No date has yet been confirmed for the forthcoming session. However, Nov. 17 is frequently mentioned here, as is Washington, D.C., as the prospective mentioned here, as is Washington, D.C., as the prospective venue.
The common desire at the government level to pick up momentum may actually be spurred by Israeli concern over regional polarization caused by the Iraq-Iran war.
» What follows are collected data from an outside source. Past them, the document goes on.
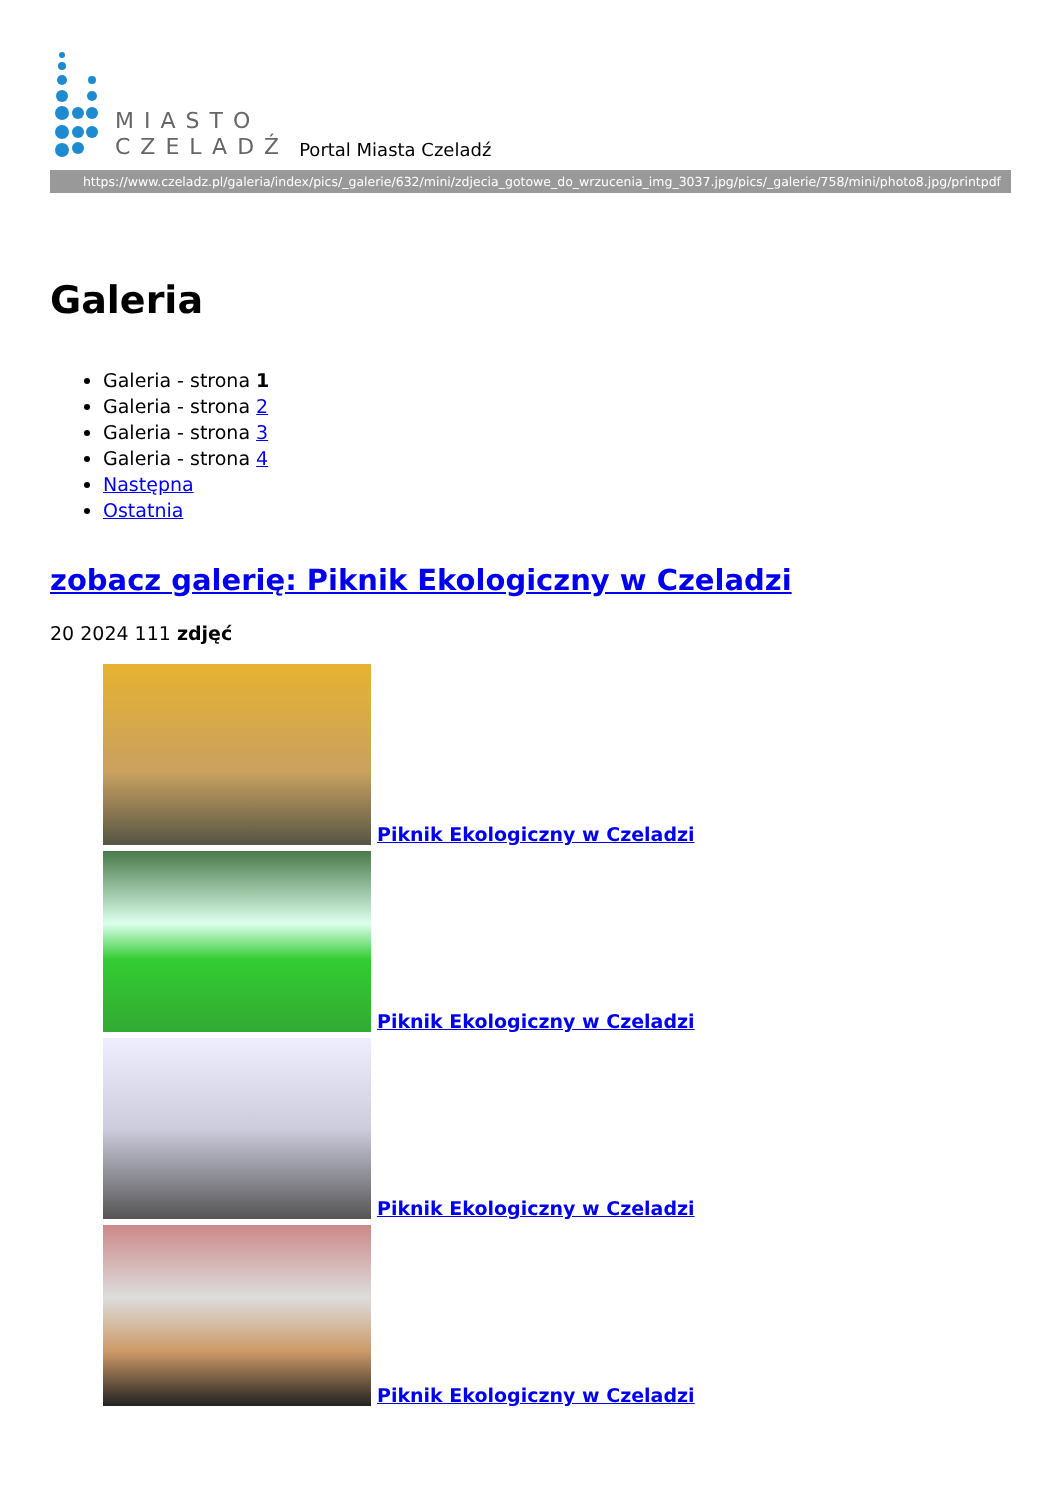MIASTO
CZELADŹ
Portal Miasta Czeladź
https://www.czeladz.pl/galeria/index/pics/_galerie/632/mini/zdjecia_gotowe_do_wrzucenia_img_3037.jpg/pics/_galerie/758/mini/photo8.jpg/printpdf
Galeria
Galeria - strona 1
Galeria - strona 2
Galeria - strona 3
Galeria - strona 4
Następna
Ostatnia
zobacz galerię: Piknik Ekologiczny w Czeladzi
20 2024 111 zdjęć
Piknik Ekologiczny w Czeladzi
Piknik Ekologiczny w Czeladzi
Piknik Ekologiczny w Czeladzi
Piknik Ekologiczny w Czeladzi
Israel and Egypt seem to be seeking the role and image of stable, constructive partners -- in contrast with the warring radical regimes of the Middle East.
The proposals, described by the hawks here as "concessions," but whose very existence is denied by Messrs. Begin and Burg, deal with two of the autonomy problem's most complex factors: land and water rights.
They were outlined to the Knesset (parliament) committee on security and foreign affairs and subsequently leaked to the Israeli press, thereby enabling foreign correspondents to glean information otherwise inaccessible to them. The elite parliamentary unit is a closed forum except to select local reporters.
Accoding to the English-language Jerusalem Post, the proposals are contained in a document drafted by Agriculture Minister Ariel Sharon -- normally a hawk.
The independent Hebrew daily Haaretz reported Oct. 30 that there would be no change in the current use and allocation of water resources in the Israeli-occupied West Bank under the Sharon plan.
However, further water-tapping would require the joint consent of the State of Israel and the Palestinian autonomous administration.
The land within the Palestinian autonomous regions would be put under the control of its civil administration except areas that are "privately owned and subject to private use and management." This is interpreted as an escape clause covering acreage belonging to West Bank and Gaza Strip Jewish settlements.
The hawkish members of the Knesset committee reportedly object to the proposals' failure to state that security within the areas earmarked for Palestinian autonomy will be the exclusive responsibility of Israel. Instead, they complain, the only refenrece on this score is that Israel will assist in protecting internal security.
National Religious Party deputy Haim Druckman was quoted as saying the consequence of all this would be to erode Israel's position in the West Bank and Gaza Strip. He reportedly warned that the proposals, if implemented, would effectively prevent the establishment of additional Jewish settlements -- a charge hotly denied by Interior Minister Burg.
In addition, Mr. Druckman, an Orthodox rabbi complained the proposals would grant autonomy to "the areas" (West Bank and Gaza Strip) instead of to "their residents," as previously defined by Mr. Begin.
The prime minister, who attended the session, reporttedly insisted that no concessions had been made and that the country's fundamental interests had not been endangered.
Ever since the start of autonomy negotiations, much of the operative diplomacy has been conducted behind the scenes, a fact borne out by the Israeli government's refusal to let the parliamentary committee examine the latest set of American proposals on Palestinian selfgovernment.